Philosophy of science used to be a terrain colonized largely either by ex-physicists or trained philosophers attracted to the seeming certainties of physicist law-givers. Physics (and to a lesser extent, chemistry) has all the features a philosopher could desire. Its generalisations are universal, its regularities, dignified as laws, can be expressed with mathematical certainty, and its structures of experimental verification are models of clarity and precision. Even the theoretical debates within physics have become the stuff of philosophical analysis. The only other domain for philosophers appeared to be that provided by psychology, with its historical roots and current connections to the theory of mind and even consciousness. But as psychology merged into neuroscience in the 1960s, the space available for traditional philosophy seemed steadily to reduce. Recently, this has been vigorously re-occupied by a new group of 'neurophilosophers' (typified perhaps by Patricia Churchland), who are immensely attracted to the prospects of reducing both mind and brain to computational algorithms.

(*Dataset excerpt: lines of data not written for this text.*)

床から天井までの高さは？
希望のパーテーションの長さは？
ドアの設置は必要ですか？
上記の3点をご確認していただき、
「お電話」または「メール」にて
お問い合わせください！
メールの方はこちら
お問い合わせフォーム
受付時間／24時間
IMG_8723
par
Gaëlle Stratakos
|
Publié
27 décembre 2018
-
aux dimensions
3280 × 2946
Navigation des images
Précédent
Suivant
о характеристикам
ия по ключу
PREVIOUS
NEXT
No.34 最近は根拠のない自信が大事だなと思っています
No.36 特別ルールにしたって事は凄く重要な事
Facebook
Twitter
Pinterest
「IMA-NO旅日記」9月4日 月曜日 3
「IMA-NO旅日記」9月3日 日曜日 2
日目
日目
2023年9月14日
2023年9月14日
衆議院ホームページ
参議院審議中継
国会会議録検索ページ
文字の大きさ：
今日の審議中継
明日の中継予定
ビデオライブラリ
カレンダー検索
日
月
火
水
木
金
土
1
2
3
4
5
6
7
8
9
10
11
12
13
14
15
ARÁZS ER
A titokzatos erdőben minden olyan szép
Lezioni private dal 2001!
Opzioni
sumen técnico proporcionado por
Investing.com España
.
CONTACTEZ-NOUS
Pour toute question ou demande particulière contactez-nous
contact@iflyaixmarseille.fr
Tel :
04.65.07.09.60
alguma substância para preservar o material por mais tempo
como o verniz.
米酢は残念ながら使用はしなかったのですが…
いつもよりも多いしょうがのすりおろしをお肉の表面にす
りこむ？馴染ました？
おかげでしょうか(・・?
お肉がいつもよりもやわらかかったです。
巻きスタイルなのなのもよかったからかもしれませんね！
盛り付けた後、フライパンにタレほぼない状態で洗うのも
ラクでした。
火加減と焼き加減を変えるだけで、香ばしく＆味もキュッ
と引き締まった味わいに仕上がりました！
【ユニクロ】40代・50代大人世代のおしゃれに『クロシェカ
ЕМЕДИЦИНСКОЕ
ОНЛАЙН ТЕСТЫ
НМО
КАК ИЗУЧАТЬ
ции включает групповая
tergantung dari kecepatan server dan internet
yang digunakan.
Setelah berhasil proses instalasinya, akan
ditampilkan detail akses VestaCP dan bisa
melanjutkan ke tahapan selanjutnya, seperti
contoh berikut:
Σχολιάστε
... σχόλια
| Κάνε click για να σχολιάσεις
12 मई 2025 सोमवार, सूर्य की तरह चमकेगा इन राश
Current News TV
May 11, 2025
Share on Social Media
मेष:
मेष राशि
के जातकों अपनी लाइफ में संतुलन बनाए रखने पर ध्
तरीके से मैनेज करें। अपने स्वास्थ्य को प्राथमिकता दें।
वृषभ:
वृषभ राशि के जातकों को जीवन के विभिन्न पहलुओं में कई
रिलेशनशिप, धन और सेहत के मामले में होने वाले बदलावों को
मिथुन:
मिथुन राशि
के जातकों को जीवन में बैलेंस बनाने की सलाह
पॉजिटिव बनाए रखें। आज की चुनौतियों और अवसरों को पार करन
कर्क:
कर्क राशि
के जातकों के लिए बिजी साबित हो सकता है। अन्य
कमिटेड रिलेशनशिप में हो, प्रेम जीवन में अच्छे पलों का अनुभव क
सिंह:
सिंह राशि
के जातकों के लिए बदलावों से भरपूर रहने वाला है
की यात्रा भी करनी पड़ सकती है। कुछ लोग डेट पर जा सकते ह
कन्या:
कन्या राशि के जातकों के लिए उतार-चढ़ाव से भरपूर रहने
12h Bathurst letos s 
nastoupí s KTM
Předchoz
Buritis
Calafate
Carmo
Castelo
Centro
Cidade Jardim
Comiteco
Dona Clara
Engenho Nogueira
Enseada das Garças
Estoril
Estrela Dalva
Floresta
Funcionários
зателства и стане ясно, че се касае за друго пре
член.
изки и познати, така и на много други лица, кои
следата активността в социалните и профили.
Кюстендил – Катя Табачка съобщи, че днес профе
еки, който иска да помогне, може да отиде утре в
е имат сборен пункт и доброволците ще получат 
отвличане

How very different is the state of the biological sciences! Intensely empirical, our experimental findings are contingent and apparently incapable of generalisation, with virtually nothing recognisable as a 'law' in the sense that physicists know. Furthermore, biology was and is divided into numerous subsections, from animal behaviour and ecology to molecular biology, with seemingly few points of contact between these distinct disciplines. A delight to some who relish the infinite variety of 'natural history' and the pleasures of pluralism, these messy discourses, with their richness of data and inadequate standards of proof, have been a philosopher's nightmare.